Work instructions - Looking at the listing below, how many lines include "liczniki"? Answer with the number only.

Source information -
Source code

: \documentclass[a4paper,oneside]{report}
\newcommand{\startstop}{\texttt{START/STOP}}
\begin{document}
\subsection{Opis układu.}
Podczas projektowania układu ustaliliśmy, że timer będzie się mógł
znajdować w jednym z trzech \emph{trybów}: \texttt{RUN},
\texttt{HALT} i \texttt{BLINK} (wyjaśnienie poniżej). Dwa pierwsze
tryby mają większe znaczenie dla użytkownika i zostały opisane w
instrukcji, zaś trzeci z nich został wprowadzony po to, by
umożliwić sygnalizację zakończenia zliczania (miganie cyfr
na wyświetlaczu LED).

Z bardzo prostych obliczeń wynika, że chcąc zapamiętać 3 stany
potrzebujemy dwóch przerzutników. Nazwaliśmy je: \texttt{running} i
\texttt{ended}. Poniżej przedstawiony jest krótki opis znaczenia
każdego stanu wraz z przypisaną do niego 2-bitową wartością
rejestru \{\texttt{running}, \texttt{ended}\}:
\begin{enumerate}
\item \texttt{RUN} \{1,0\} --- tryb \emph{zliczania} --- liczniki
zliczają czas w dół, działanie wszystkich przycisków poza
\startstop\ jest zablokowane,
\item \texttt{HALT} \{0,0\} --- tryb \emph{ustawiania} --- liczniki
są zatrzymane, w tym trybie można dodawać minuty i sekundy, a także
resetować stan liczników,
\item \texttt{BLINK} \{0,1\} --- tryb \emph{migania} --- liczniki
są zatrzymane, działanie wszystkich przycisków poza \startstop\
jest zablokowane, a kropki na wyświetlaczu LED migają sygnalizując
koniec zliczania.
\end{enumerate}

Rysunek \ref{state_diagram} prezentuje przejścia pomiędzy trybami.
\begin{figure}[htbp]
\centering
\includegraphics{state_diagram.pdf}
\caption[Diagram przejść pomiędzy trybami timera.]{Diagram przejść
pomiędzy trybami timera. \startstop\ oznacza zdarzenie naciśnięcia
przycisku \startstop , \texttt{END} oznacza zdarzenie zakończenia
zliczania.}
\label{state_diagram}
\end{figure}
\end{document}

Exercise solution - 3